WHAT YOU NEED TO DO: Rewrite the records below, swapping every "sub-region" for "area" and keeping everything else the same. Leave the pictures out.

++++ AVAILABLE DATA

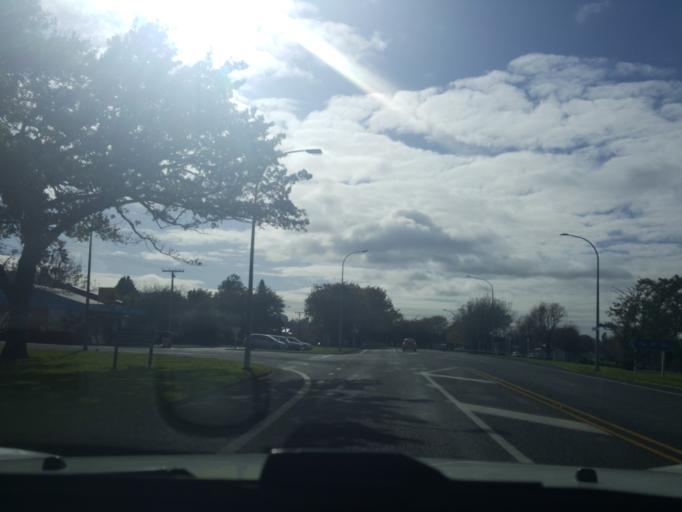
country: NZ
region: Waikato
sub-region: Hauraki District
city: Waihi
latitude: -37.3940
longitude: 175.8312
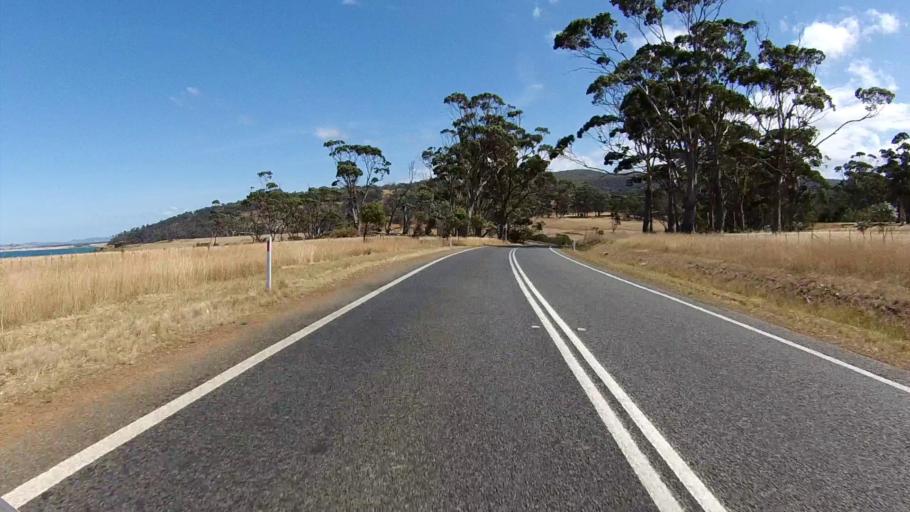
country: AU
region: Tasmania
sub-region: Sorell
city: Sorell
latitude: -42.2119
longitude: 148.0375
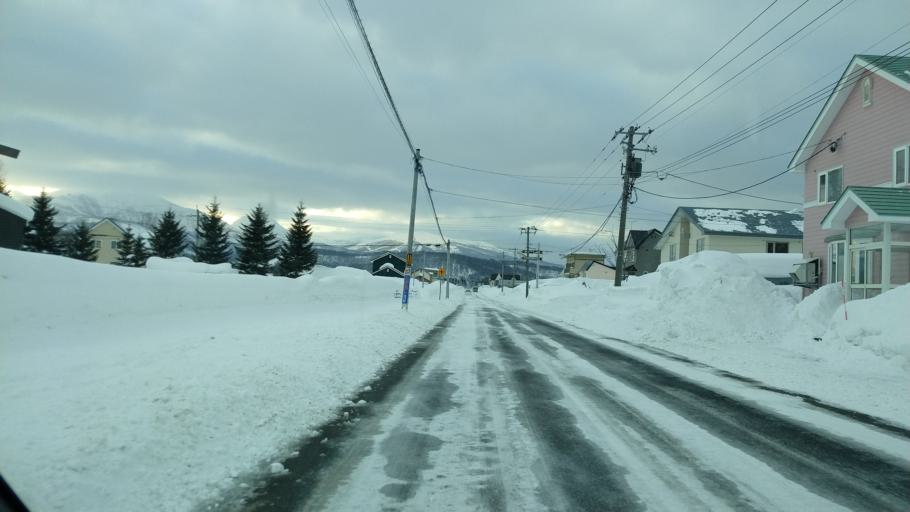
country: JP
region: Hokkaido
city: Niseko Town
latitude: 42.9083
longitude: 140.7679
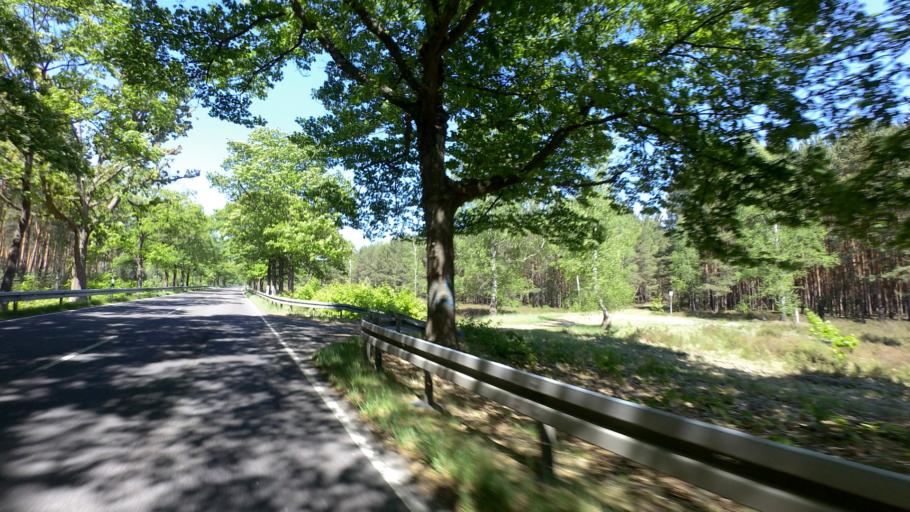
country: DE
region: Brandenburg
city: Drachhausen
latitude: 51.9130
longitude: 14.3515
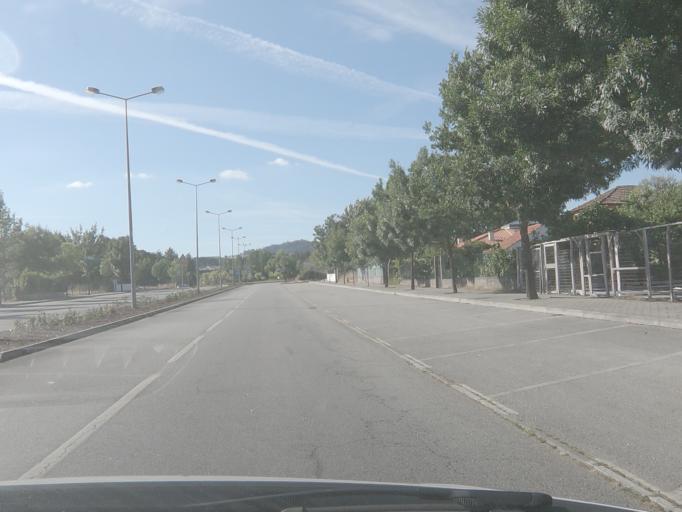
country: PT
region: Viseu
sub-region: Viseu
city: Viseu
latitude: 40.6705
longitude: -7.9044
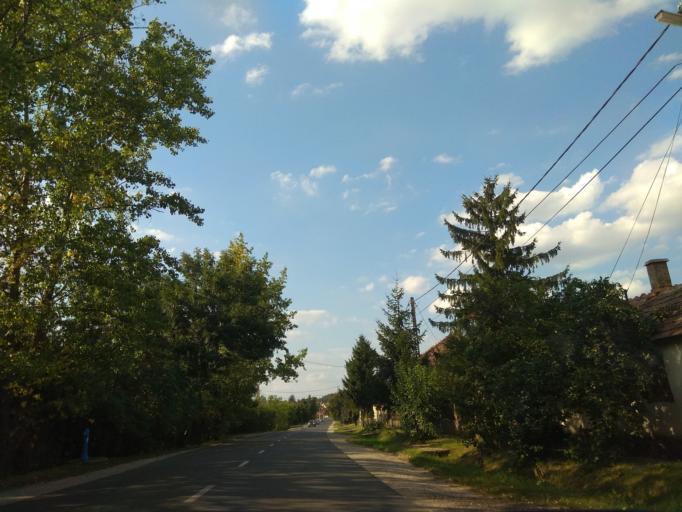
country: HU
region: Borsod-Abauj-Zemplen
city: Harsany
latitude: 47.9585
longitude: 20.7438
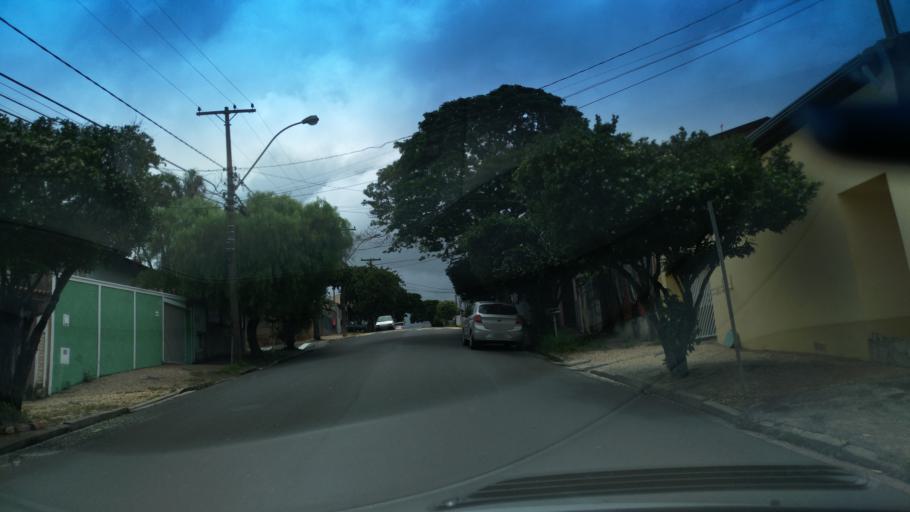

++++++++

COMPLETE RESPONSE:
country: NZ
region: Waikato
area: Hauraki District
city: Waihi
latitude: -37.3940
longitude: 175.8312
country: AU
region: Tasmania
area: Sorell
city: Sorell
latitude: -42.2119
longitude: 148.0375
country: JP
region: Hokkaido
city: Niseko Town
latitude: 42.9083
longitude: 140.7679
country: DE
region: Brandenburg
city: Drachhausen
latitude: 51.9130
longitude: 14.3515
country: PT
region: Viseu
area: Viseu
city: Viseu
latitude: 40.6705
longitude: -7.9044
country: HU
region: Borsod-Abauj-Zemplen
city: Harsany
latitude: 47.9585
longitude: 20.7438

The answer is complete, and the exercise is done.